The court ruled against Gregorian Bivolaru, whose controversial spiritual organization has 40,000 members across more than 10 countries.
The European Court of Human Rights in Strasbourg, France. (Photo via CherryX/Wikipedia)STRASBOURG, France (CN) — The European Court of Human Rights on Thursday handed down a ruling in a joint case of two men on the run from Romanian authorities, finding France wrongly extradited one but not the leader of a yoga-based religious organization.
The ECHR found that France was right to attempt to execute a European Arrest Warrant (EAW) for Gregorian Bivolaru – the founder of the Movement for Spiritual Integration into the Absolute, which practices “tantric eroticism” – because the charges he faced were not political in nature.
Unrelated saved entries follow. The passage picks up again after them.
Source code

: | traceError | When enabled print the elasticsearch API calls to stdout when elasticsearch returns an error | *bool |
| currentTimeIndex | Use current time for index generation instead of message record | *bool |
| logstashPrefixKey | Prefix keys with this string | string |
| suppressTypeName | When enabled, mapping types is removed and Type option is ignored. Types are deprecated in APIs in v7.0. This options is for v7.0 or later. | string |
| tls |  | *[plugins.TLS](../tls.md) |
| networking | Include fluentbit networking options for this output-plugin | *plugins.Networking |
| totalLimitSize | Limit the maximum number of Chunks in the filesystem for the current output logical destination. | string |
“The executing judicial authorities have verified that the request for the execution of the EAW has not had not been issued with a discriminatory purpose, and in particular because of the political opinions of the person concerned. They ensured that the applicant’s request for surrender was based solely on the execution of the sentence handed down against him for a common law offense,” the Strasbourg-based court wrote in regards to Bivolaru’s case, in a ruling only available in French.
The underlying crimes committed by the two Romanian nationals were not related, but the legal questions over the arrest warrants were similar enough for the ECHR to join them. Under the EAW system, warrants issued by any European Union member states are valid across all countries in the 27-member political and economic union.
Bivolaru founded his group in the 1990s, calling for followers to practice yoga and shed their sexual inhibitions. At the time, yoga was outlawed in Romania for its alleged religious connections. Bivolaru was jailed repeatedly and involuntarily committed to psychiatric institutions for practicing yoga as well as distributing pornography.
People who have left the organization claim that Bivolaru forced them to turn over their life savings to him and have sex with each other, and him, at his command. Young female members said they were forced to work as strippers and appear in hardcore porn films. In 2013, he was convicted in absentia for having sex with a minor.
His prosecution by the communist regime in Romania led human rights campaigners, inducing Amnesty International, to support him. In 2005, Sweden granted him political asylum.
Bivolaru was arrested in France in 2016 while traveling on forged Bulgarian identity documents. He fought his extradition, claiming he would be tortured for his religious beliefs if he was forced to return to Romania.
In Bivolaru’s case, the court found that France had taken the appropriate precautions before agreeing to extradite him.
“Nothing in the investigation from the executing judicial authority or information brought by the applicant before the court indicates that he was still in danger, in the event of surrender, of being persecuted for religious reasons in Romania,” the Fifth Chamber wrote.
Bivolaru was granted a conditional release while awaiting the outcome of his case in 2017. His current whereabouts are unknown and he’s also wanted by Finnish authorities for sexual assault and human trafficking.
The court was established in 1959 by the European Convention on Human Rights, which protects the civil and political rights of the citizens of the 47 European member states that are parties to the treaty.